CASE OF THE WEEK – “Thyroid Scintigraphy And Usefulness Of Spect-ct Fused Imaging In Adult Hood With Missing Thyroid Gland ” by Dr Shekhar Shikare, HOD & Consultant, Nuclear Medicine, NMC Royal Hospital Sharjah

CASE OF THE WEEK – “Thyroid Scintigraphy And Usefulness Of Spect-ct Fused Imaging In Adult Hood With Missing Thyroid Gland ” by Dr Shekhar Shikare, HOD & Consultant, Nuclear Medicine, NMC Royal Hospital Sharjah

Thyroid Scintigraphy And Usefulness Of Spect-ct Fused Imaging In Adult Hood With Missing Thyroid Gland

Introduction

Adult diagnosis of lingual thyroid is usually detected because of dysphagia, airway obstruction or dysphonia but rarely identified simply, as with our patients, because of subclinical hypothyroidism.

We present a case of missing thyroid gland in adulthood and presence of lingual thyroid, which was later confirmed on 99mTechenitum scintigraphy and precisely by SPECT-CT HYBRID imaging.

Case

37 years old male with history of swelling and pain in midline of neck superiorly since last one month and of continuous in nature. No history of difficulty in swallowing/ deglutition/ chocking feeling.

Ultrasound of thyroid- Hypoplastic/agenesis of thyroid gland. In view of normal TSH values, Isotope thyroid scan is advised to evaluate the possibility of ectopic thyroid functioning tissue.

99m Technetium thyroid scan with anterior, right lateral, left lateral STATIC and SPECT-CT FUSED images of neck.

Intense focal area (2.6*2.2 centimeter in size approximately) of isotope trapping in thyroid tissue located at the base of the tongue and better appreciated and localized in SEPCT-CT fused images & as shown with arrows (figure 2, figure 3 & 4)


Fig 1 Thyroid bed shows no tracer uptakes.
Fig 2 & 3 SPECT CT fused images shows lingual thyroid

Fig 4 SPECT CT fused images shows lingual thyroid

Discussion

Nearly all (90%) of ectopic thyroid glands are found at the back of the tongue (lingual thyroid). The prevalence of lingual thyroid is one in 100,000 and occurs more often in females than males (3:1 to 7:1). Most cases of thyroid dysgenesis are sporadic.

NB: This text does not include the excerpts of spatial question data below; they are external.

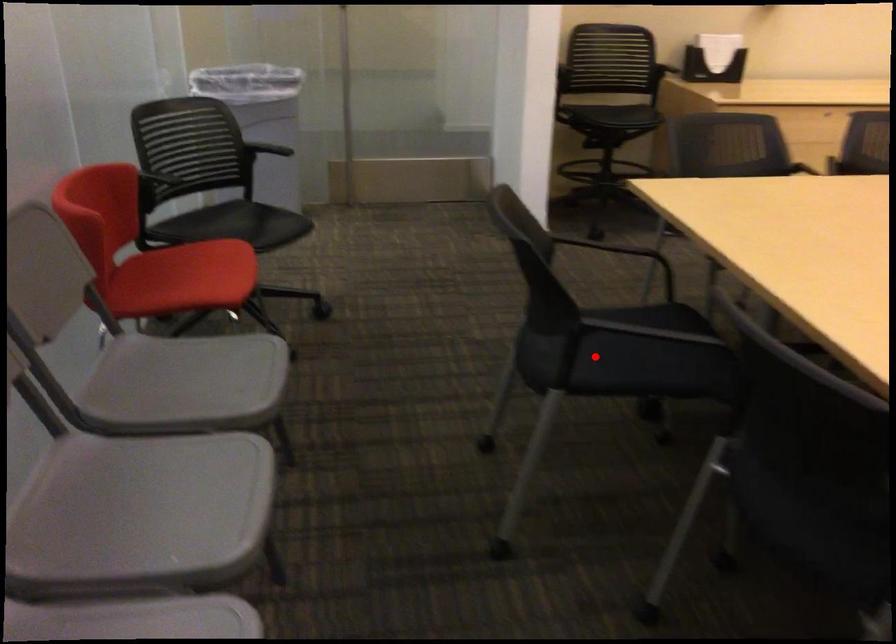
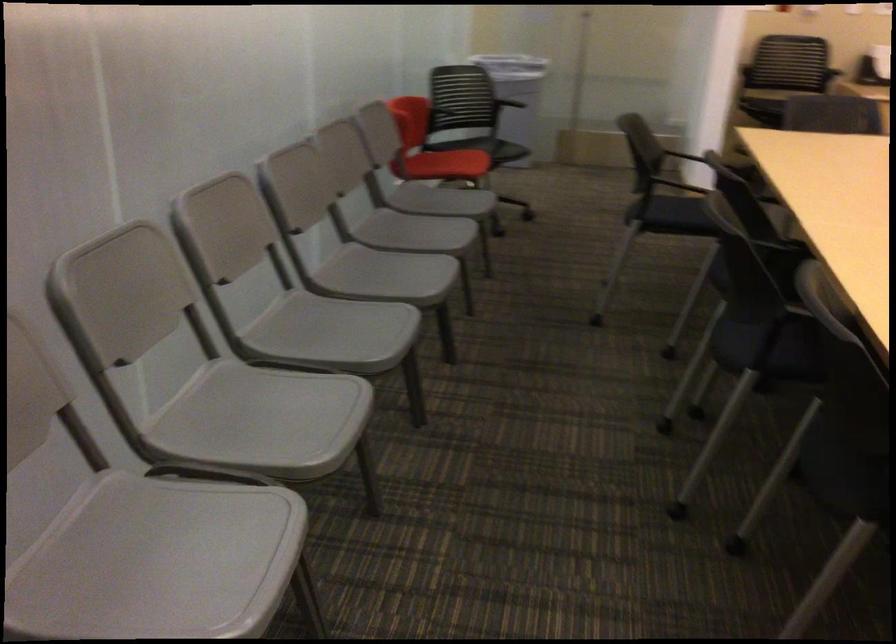
Question: I am providing you with two images of the same scene from different viewpoints. A red point is marked on the first image. Is the red point's position out of view in image 2?

Choices:
 (A) Yes
 (B) No

Answer: (B)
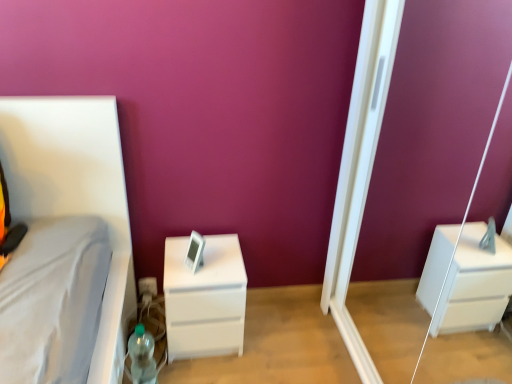
Question: From the image's perspective, relative to translucent plastic bottle at lower left, is white matte chest of drawers at center above or below?

Choices:
 (A) below
 (B) above

Answer: (B)

Question: In terms of size, does white matte chest of drawers at center appear bigger or smaller than translucent plastic bottle at lower left?

Choices:
 (A) small
 (B) big

Answer: (B)

Question: Which of these objects is positioned closest to the white matte chest of drawers at center?

Choices:
 (A) translucent plastic bottle at lower left
 (B) white glossy screen door at right

Answer: (A)

Question: Estimate the real-world distances between objects in this image. Which object is farther from the white glossy screen door at right?

Choices:
 (A) white matte chest of drawers at center
 (B) translucent plastic bottle at lower left

Answer: (B)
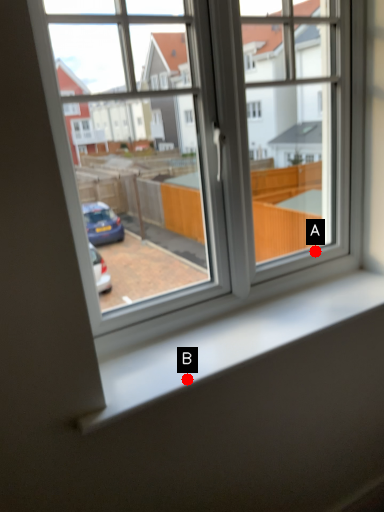
Question: Two points are circled on the image, labeled by A and B beside each circle. Which point is further to the camera?

Choices:
 (A) A is further
 (B) B is further

Answer: (A)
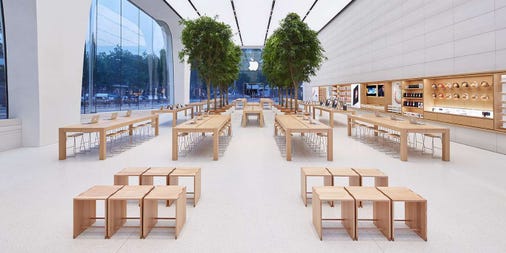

Embryologically, the thyroid develops from the floor of the primitive pharynx and migrates anteriorly and inferiorly until it reaches its final location in the adult in the final pre-tracheal position. The pathogenesis of the ectopia of the thyroid tissue is not clear; however, it has been postulated that maternal antithyroid antibodies would hinder the descent of the gland during embryogenesis. Thus, the ectopic thyroid tissue is the result of abnormal embryonic development and migration of the gland. It may be observed anywhere along the downward path of the gland.

Most patients who have lingual thyroid show no symptoms. However, there are cases where the mass can be enlarged and cause dysphagia, dysphonia, dyspnea, or a feeling of suffocation. In the reported case, the difficulty in swallowing was what triggered the search for diagnosis and treatment.

The diagnosis is mainly based on clinical and imaging examinations. Palpation of the neck is essential in order to check for the presence or absence of the thyroid gland in its normal position. Thyroid function tests should also be performed, but this examination may often be normal. The most important medical diagnostic tool is 99m technetium thyroid scanning, computed tomography, and magnetic resonance imaging.

In our case, it was possible to observe, through the SPECT-CT FUSED images, a round, well defined hyperdense nodular mass at the posterior region of the base of the tongue, which is intensely trapping up the 99m Technetium favoring presence of lingual thyroid.

The treatment for this alteration can be therapeutic or surgical and must consider the physiological needs for thyroid hormones and the severity of the symptoms. The clinical control of lingual thyroid includes observation, suppressive therapy, and treatment with radioactive iodine.